Stated exercise → Count the lines in the rows below that contain the string "trees", treating uppercase and lowercase letters as different. Reply with the number only.

Rows from a segmentation dataset:
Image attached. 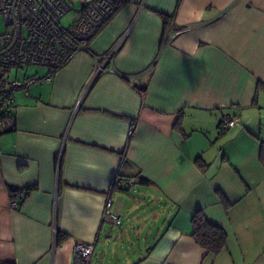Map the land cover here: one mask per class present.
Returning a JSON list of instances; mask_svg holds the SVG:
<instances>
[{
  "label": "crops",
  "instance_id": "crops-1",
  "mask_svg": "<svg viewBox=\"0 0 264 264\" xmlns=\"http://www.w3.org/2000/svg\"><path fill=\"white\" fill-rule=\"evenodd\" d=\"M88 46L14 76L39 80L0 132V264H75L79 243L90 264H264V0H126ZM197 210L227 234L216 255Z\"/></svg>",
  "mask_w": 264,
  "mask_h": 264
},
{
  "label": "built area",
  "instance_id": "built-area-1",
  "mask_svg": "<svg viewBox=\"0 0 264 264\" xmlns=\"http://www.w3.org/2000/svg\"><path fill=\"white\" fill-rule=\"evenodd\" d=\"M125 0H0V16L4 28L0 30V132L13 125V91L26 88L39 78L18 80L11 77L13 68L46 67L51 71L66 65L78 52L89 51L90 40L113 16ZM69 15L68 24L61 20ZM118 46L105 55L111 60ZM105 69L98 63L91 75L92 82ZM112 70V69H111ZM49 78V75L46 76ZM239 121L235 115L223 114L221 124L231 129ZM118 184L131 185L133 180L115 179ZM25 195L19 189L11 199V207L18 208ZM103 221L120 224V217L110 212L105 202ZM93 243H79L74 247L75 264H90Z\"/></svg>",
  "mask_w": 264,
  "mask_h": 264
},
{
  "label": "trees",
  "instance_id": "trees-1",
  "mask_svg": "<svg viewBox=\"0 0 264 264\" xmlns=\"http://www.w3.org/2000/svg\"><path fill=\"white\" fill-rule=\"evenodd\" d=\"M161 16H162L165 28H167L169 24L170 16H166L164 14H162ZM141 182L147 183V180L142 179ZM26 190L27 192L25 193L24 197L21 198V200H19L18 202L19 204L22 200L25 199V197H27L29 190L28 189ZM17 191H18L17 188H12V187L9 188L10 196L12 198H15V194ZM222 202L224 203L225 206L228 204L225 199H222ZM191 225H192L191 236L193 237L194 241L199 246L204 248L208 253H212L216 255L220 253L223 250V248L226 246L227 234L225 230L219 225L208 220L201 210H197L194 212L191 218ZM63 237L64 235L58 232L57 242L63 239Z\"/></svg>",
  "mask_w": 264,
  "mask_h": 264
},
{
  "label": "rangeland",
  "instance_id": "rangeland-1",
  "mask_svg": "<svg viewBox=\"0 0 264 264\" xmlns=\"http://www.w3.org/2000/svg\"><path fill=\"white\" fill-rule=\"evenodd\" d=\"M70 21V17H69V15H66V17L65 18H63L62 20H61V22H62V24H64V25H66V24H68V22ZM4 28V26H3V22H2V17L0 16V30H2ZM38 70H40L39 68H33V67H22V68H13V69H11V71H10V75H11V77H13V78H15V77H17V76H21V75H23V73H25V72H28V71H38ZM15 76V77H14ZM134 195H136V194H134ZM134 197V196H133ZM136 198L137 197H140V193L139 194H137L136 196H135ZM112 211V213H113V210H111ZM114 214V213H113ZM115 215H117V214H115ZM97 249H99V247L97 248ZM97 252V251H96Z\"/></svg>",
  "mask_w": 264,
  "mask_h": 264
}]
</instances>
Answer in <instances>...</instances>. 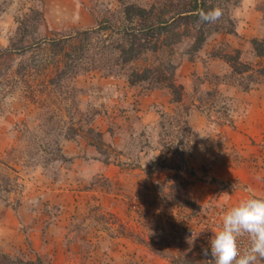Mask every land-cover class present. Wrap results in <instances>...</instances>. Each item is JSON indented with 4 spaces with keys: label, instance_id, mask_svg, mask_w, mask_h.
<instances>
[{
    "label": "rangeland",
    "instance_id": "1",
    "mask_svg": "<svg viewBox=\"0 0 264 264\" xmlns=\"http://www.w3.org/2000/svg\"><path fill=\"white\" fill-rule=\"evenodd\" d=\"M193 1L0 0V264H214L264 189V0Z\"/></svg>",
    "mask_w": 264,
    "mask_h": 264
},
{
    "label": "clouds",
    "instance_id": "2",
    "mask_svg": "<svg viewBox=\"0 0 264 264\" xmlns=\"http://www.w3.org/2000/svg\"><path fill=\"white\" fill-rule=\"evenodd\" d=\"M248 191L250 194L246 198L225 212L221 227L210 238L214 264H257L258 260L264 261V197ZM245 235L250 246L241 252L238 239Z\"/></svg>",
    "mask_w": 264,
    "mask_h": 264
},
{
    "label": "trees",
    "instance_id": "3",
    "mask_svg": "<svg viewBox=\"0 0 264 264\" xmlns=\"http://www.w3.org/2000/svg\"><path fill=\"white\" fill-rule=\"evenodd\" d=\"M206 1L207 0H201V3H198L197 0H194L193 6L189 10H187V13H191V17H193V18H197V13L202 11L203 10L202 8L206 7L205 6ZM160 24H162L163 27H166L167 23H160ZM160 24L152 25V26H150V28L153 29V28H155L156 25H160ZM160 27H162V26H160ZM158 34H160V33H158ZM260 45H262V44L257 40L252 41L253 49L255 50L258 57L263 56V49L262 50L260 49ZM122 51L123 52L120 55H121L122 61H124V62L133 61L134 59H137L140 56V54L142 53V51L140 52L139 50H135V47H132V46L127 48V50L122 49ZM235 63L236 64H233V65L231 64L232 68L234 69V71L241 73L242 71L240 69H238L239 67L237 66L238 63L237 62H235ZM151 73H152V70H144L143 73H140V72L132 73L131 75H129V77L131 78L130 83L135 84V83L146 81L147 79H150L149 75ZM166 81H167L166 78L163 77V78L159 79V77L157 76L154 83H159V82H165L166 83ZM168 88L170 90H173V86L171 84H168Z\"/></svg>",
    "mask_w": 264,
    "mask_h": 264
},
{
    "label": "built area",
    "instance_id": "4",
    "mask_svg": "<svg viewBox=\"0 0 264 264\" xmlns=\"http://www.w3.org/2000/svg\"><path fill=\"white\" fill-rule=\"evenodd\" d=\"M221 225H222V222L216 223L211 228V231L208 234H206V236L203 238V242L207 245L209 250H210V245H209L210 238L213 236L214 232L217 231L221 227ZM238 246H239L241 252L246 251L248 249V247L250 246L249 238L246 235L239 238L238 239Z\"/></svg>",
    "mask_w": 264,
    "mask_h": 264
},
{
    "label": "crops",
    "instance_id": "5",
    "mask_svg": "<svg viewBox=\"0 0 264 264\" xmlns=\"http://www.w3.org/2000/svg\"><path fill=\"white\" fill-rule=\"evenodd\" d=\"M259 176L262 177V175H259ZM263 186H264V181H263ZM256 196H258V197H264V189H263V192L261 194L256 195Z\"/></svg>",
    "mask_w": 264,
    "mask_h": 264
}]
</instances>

---

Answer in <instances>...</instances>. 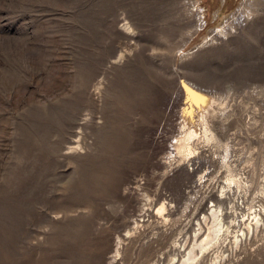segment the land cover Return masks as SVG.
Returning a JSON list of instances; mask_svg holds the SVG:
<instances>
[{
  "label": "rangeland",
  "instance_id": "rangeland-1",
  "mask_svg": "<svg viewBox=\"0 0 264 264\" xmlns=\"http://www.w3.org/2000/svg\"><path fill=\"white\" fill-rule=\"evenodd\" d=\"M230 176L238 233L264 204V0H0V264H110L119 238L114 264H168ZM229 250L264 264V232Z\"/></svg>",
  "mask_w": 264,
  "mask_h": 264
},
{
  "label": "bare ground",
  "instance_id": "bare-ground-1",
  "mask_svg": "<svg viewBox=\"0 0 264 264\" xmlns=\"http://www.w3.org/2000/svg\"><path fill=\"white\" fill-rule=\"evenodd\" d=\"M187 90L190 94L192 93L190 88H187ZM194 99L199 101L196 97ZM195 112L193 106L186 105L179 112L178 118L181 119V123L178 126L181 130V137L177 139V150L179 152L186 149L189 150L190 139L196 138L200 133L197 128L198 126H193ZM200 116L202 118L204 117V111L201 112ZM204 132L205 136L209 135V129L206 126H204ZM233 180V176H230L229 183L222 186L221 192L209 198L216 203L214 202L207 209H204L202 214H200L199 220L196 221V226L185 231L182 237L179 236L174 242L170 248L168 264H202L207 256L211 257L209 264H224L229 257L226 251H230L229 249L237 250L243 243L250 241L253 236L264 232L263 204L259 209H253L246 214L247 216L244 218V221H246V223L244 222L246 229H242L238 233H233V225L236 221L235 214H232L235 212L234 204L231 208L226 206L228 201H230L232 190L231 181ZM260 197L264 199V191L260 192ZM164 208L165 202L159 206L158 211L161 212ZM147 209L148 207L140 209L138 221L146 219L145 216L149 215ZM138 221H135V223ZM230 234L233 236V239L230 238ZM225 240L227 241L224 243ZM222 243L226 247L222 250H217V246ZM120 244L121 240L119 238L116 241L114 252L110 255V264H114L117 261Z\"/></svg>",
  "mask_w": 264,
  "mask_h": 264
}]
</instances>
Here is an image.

The reply → 3